COLLECTED DATA:

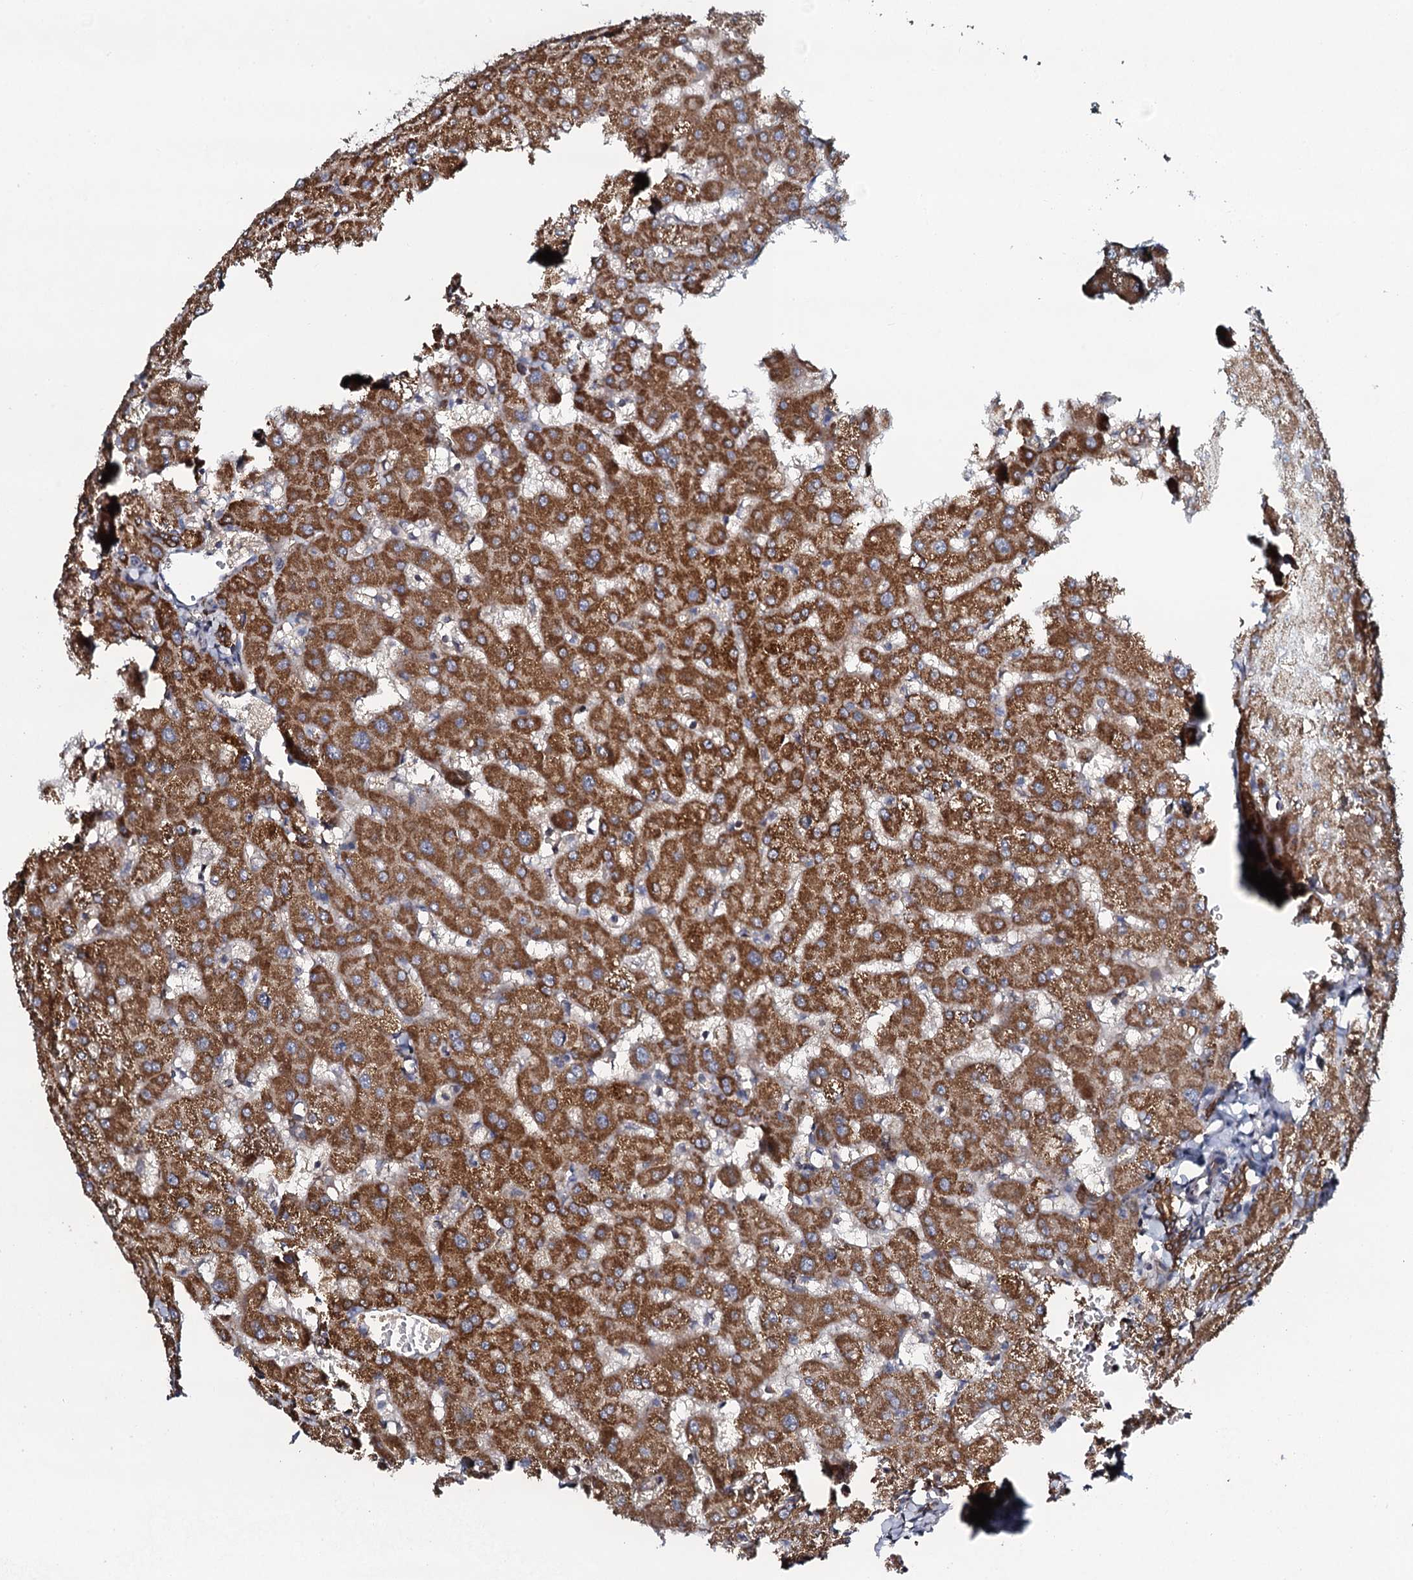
{"staining": {"intensity": "moderate", "quantity": ">75%", "location": "cytoplasmic/membranous"}, "tissue": "liver", "cell_type": "Cholangiocytes", "image_type": "normal", "snomed": [{"axis": "morphology", "description": "Normal tissue, NOS"}, {"axis": "topography", "description": "Liver"}], "caption": "High-power microscopy captured an IHC image of unremarkable liver, revealing moderate cytoplasmic/membranous expression in approximately >75% of cholangiocytes.", "gene": "EVC2", "patient": {"sex": "female", "age": 63}}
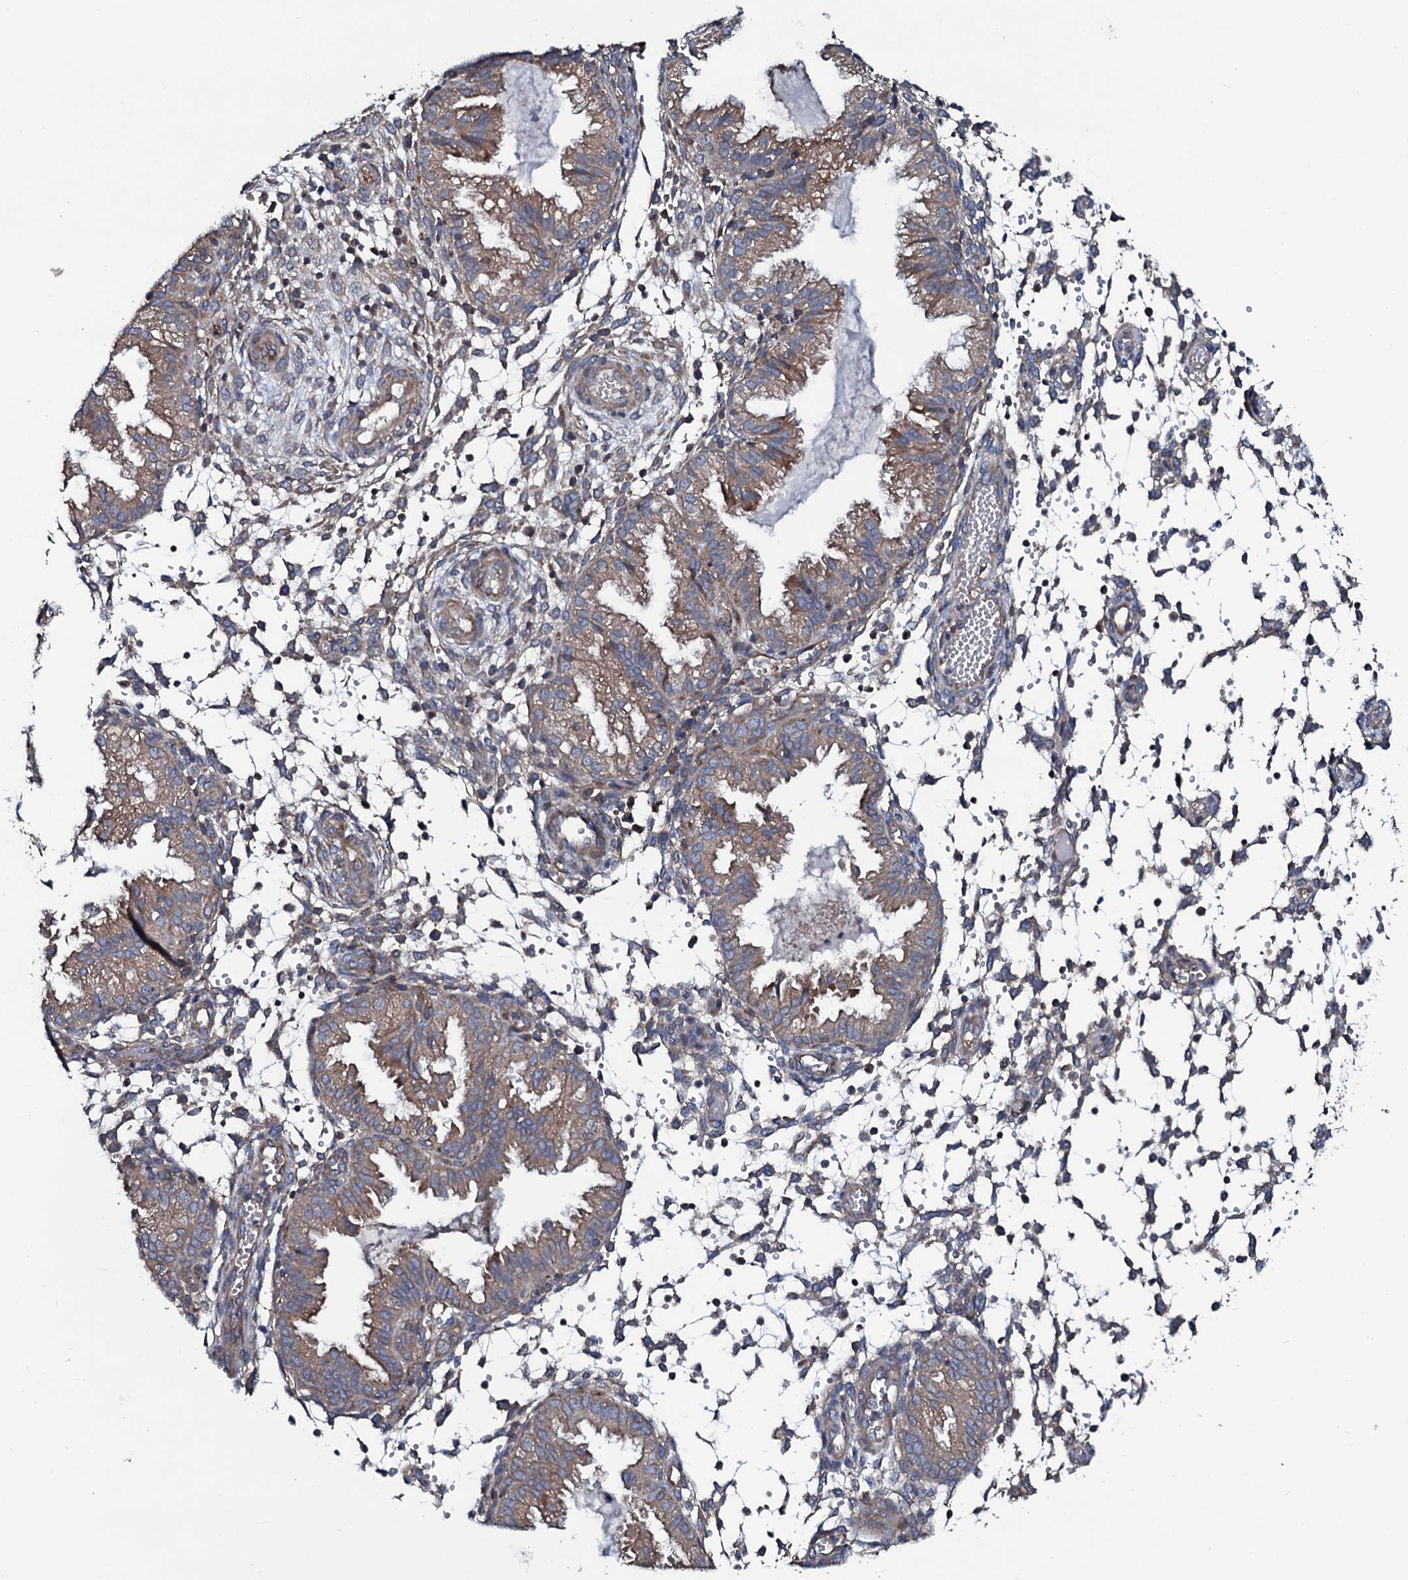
{"staining": {"intensity": "negative", "quantity": "none", "location": "none"}, "tissue": "endometrium", "cell_type": "Cells in endometrial stroma", "image_type": "normal", "snomed": [{"axis": "morphology", "description": "Normal tissue, NOS"}, {"axis": "topography", "description": "Endometrium"}], "caption": "This micrograph is of unremarkable endometrium stained with IHC to label a protein in brown with the nuclei are counter-stained blue. There is no staining in cells in endometrial stroma.", "gene": "USPL1", "patient": {"sex": "female", "age": 33}}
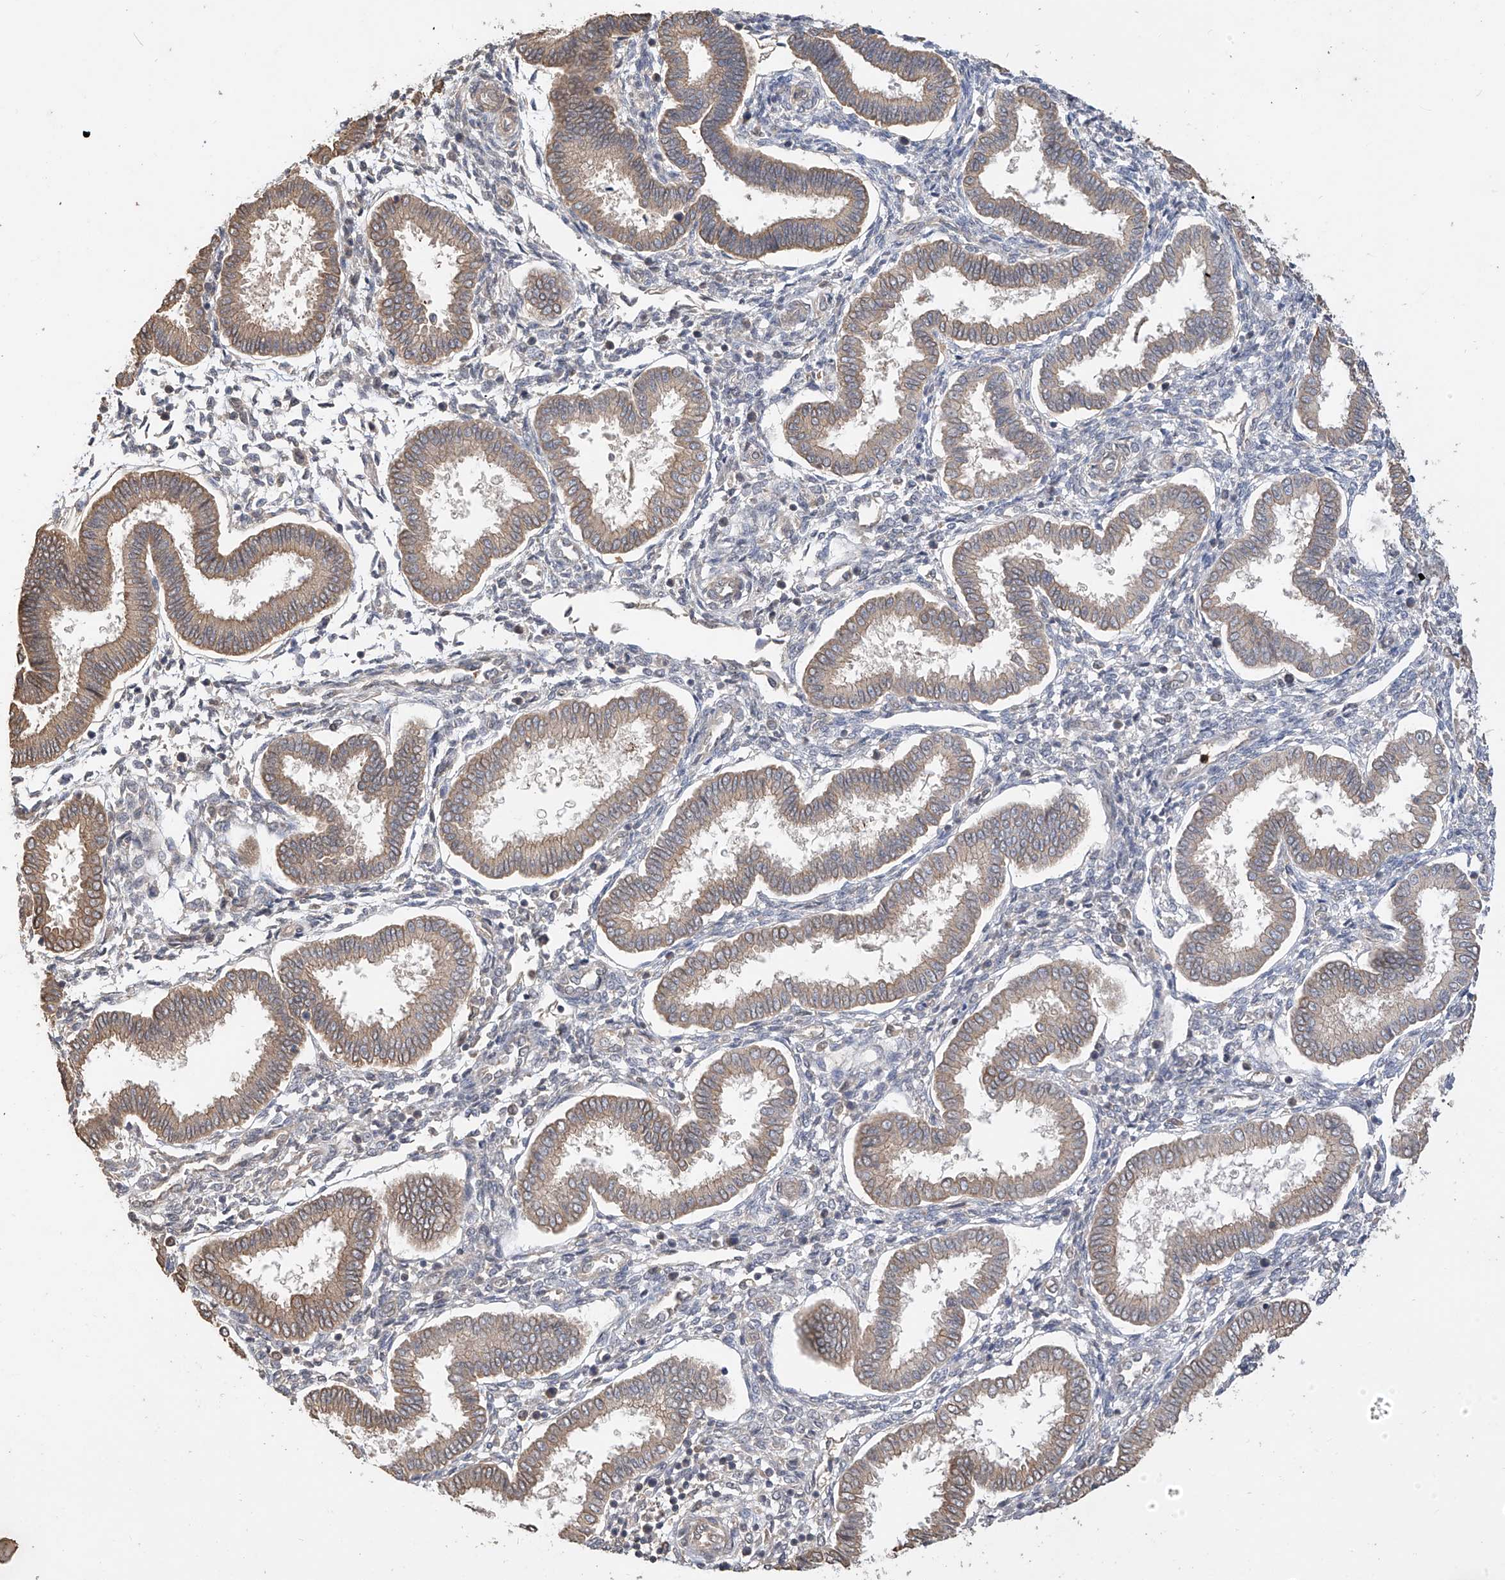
{"staining": {"intensity": "negative", "quantity": "none", "location": "none"}, "tissue": "endometrium", "cell_type": "Cells in endometrial stroma", "image_type": "normal", "snomed": [{"axis": "morphology", "description": "Normal tissue, NOS"}, {"axis": "topography", "description": "Endometrium"}], "caption": "There is no significant staining in cells in endometrial stroma of endometrium. (DAB (3,3'-diaminobenzidine) immunohistochemistry (IHC), high magnification).", "gene": "OFD1", "patient": {"sex": "female", "age": 24}}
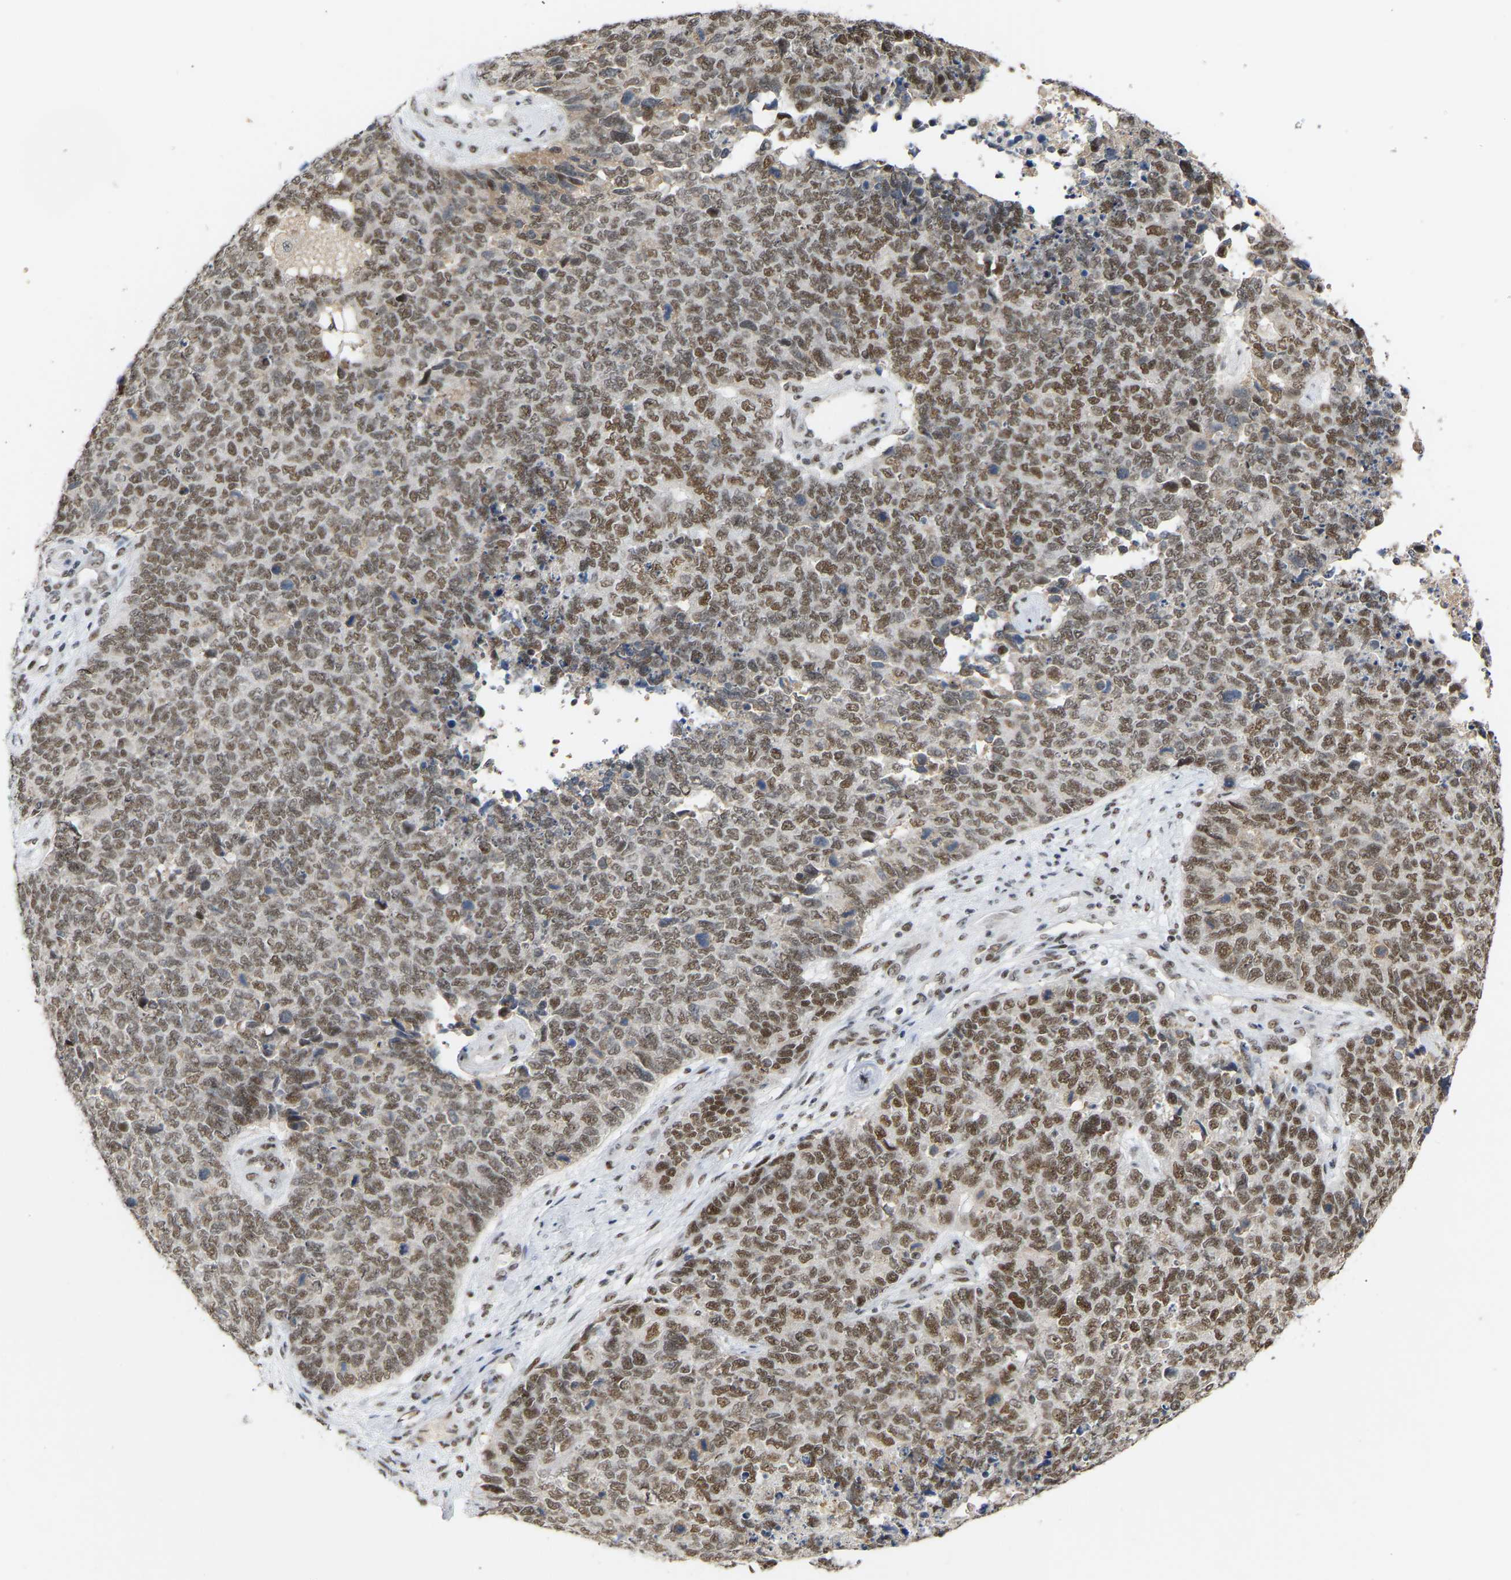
{"staining": {"intensity": "moderate", "quantity": ">75%", "location": "nuclear"}, "tissue": "cervical cancer", "cell_type": "Tumor cells", "image_type": "cancer", "snomed": [{"axis": "morphology", "description": "Squamous cell carcinoma, NOS"}, {"axis": "topography", "description": "Cervix"}], "caption": "Immunohistochemical staining of human cervical cancer (squamous cell carcinoma) reveals moderate nuclear protein expression in approximately >75% of tumor cells.", "gene": "NELFB", "patient": {"sex": "female", "age": 63}}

WHAT IS EXPECTED: The required output is an exact copy of the lines from the start of the material above through the line containing "micrograph is of", inclusive, with no pictures in it.

WRITTEN SOLUTION:
{"staining": {"intensity": "moderate", "quantity": ">75%", "location": "cytoplasmic/membranous"}, "tissue": "liver", "cell_type": "Cholangiocytes", "image_type": "normal", "snomed": [{"axis": "morphology", "description": "Normal tissue, NOS"}, {"axis": "topography", "description": "Liver"}], "caption": "High-power microscopy captured an IHC image of unremarkable liver, revealing moderate cytoplasmic/membranous expression in approximately >75% of cholangiocytes.", "gene": "EVC2", "patient": {"sex": "female", "age": 63}}
{"staining": {"intensity": "negative", "quantity": "none", "location": "none"}, "tissue": "endometrium", "cell_type": "Cells in endometrial stroma", "image_type": "normal", "snomed": [{"axis": "morphology", "description": "Normal tissue, NOS"}, {"axis": "topography", "description": "Endometrium"}], "caption": "This micrograph is of unremarkable endometrium stained with IHC to label a protein in brown with the nuclei are counter-stained blue. There is no staining in cells in endometrial stroma.", "gene": "USPL1", "patient": {"sex": "female", "age": 33}}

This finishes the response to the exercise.